TEXTE FOURNI >>
==========

ANALYSES

Éthiopie : une fragilité encore perceptible

Tribune
17 avril 2023
Par Patrick Ferras, président de l’association Stratégies africaines et enseignant à IRIS Sup’


L’Éthiopie vient de célébrer Fasika, la Pâque orthodoxe. Cette fête religieuse revêt une grande importance pour une grande partie de la population. Malgré cet évènement et l’accord de cessation des hostilités du 2 novembre 2022, d’autres nuages se présentent dans le ciel éthiopien.

L’accord a permis de mettre fin à deux années de guerre entre la région Tegray et le pouvoir fédéral. Il conserve une dynamique positive. Les échéances qui avaient été fixées à cette occasion sont progressivement mises en œuvre. L’armement lourd des Forces de défense tegréennes (TDF) a été réintégré et les forces de défense nationale éthiopiennes (FDNE) ont repris la fonction sécuritaire de défense de la région. Le TPLF (Front de libération du Peuple du Tegray) est sorti de la liste des organisations terroristes et l’Administration intérimaire a pris ses fonctions. Elle reste entre les mains du TPLF et il n’y a que peu de renouvellement chez les cadres en charge du redressement de la région : Getachew Reda, Tadesse Woreda Tesfaye et Gebre Tsadkan Gebre Tensae sont tous issus de ce parti dont la responsabilité dans la conduite de la guerre est essentielle. Seul Gebre Michael Debretsion, le dirigeant tegréen, a été écarté du gouvernement intérimaire tout en restant président du TPLF. La région Tegray est (re) devenue une des onze régions d’Éthiopie aux ordres d’Addis Abeba, du pouvoir fédéral. Il faudra de longues années pour effacer les séquelles importantes en nombre de morts [1], de blessés et de destructions d’institutions vitales pour la vie quotidienne des Tegréens. La réintégration de militaires tegréens qui ont combattu contre les FDNE va commencer et parallèlement les militaires tegréens qui avaient été emprisonnés dès le début de la guerre sont libérés et choisiront entre la vie civile ou la réintégration dans l’armée.

==========

ENTRÉES FOURNIES >>
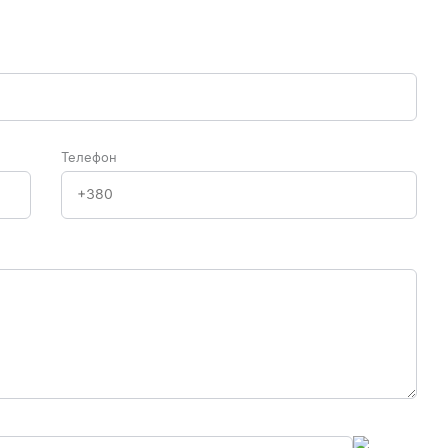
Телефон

==========

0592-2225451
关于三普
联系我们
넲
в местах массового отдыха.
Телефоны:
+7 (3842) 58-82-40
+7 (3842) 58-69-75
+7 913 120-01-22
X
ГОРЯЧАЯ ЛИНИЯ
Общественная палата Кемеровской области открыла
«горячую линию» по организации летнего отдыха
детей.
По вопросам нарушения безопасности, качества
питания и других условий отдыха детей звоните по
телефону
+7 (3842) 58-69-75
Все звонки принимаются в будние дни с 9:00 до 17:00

==========

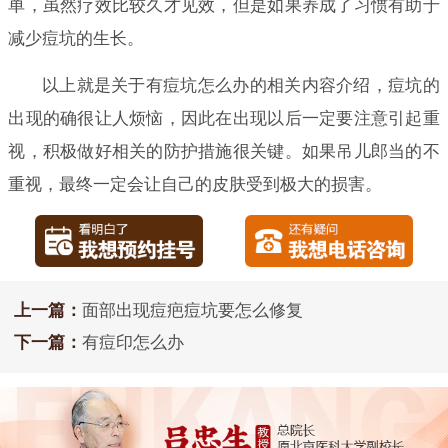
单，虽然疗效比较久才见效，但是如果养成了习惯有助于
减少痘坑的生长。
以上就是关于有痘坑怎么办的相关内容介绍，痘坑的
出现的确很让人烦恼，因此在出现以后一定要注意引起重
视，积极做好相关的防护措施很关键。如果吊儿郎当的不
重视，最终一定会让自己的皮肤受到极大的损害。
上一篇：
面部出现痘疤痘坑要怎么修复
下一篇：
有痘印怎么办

==========

CONSIGNE >>
Recopiez le passage du texte sur l'Éthiopie situé entre "L’Éthiopie vient de" et "le ciel éthiopien.", inclus, en changeant "Fasika" en "Pâques".

RÉPONSE >>
L’Éthiopie vient de célébrer Pâques, la Pâque orthodoxe. Cette fête religieuse revêt une grande importance pour une grande partie de la population. Malgré cet évènement et l’accord de cessation des hostilités du 2 novembre 2022, d’autres nuages se présentent dans le ciel éthiopien.